Persistent Tor-algebra based stacking ensemble learning (PTA-SEL) for protein-protein binding affinity prediction
Keywords: persistent Tor-algebra, molecular featurization, protein-protein interactions, stacking ensemble learning
TL;DR: We propose persistent Tor-algebra (PTA), PTA-based molecular representation and featurization, PTA-based stacking ensemble learning for protein-protein binding affinity prediction, for the first time.
Abstract: Protein-protein interactions (PPIs) play crucial roles in almost all biological processes. Recently, Data-driven machine learning models have shown great power in the analysis of PPIs. However, efficient molecular representation and featurization are still key issues that hinder the performance of learning models.

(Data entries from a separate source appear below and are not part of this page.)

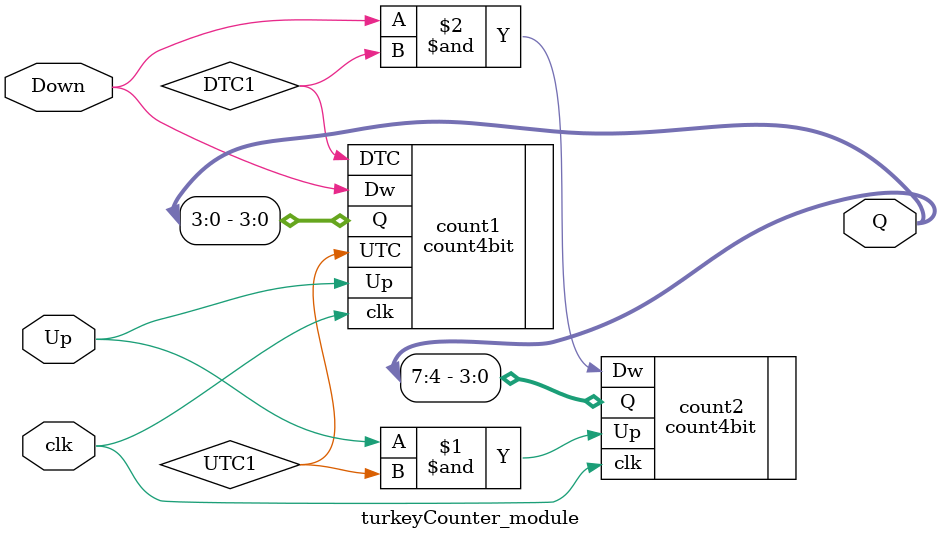
<source format=v>
`timescale 1ns / 1ps


module turkeyCounter_module(
    input clk,
    input Up,
    input Down,
    
    output [7:0] Q
);
    wire UTC1,DTC1;
    count4bit count1(.clk(clk), .Up(Up), .Dw(Down), .Q(Q[3:0]), .DTC(DTC1), .UTC(UTC1));
    count4bit count2(.clk(clk), .Up(Up & UTC1), .Dw(Down & DTC1), .Q(Q[7:4]));
    
endmodule

</source>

Here, we propose persistent Tor-algebra (PTA), PTA-based molecular characterization and featurization, and PTA-based stacking ensemble learning (PTA-SEL) for PPI binding affinity prediction, for the first time. More specifically, the Vietoris-Rips complex is used to characterize the PPI structure and its persistent Tor-algebra is computed to form the molecular descriptors. These descriptors then are fed into our stacking model to make the prediction. We systematically test our model on the two most commonly used datasets, i.e., SKEMPI and AB-Bind. It has been found that our model outperforms all the existing models as far as we know, which demonstrates the great power of our model.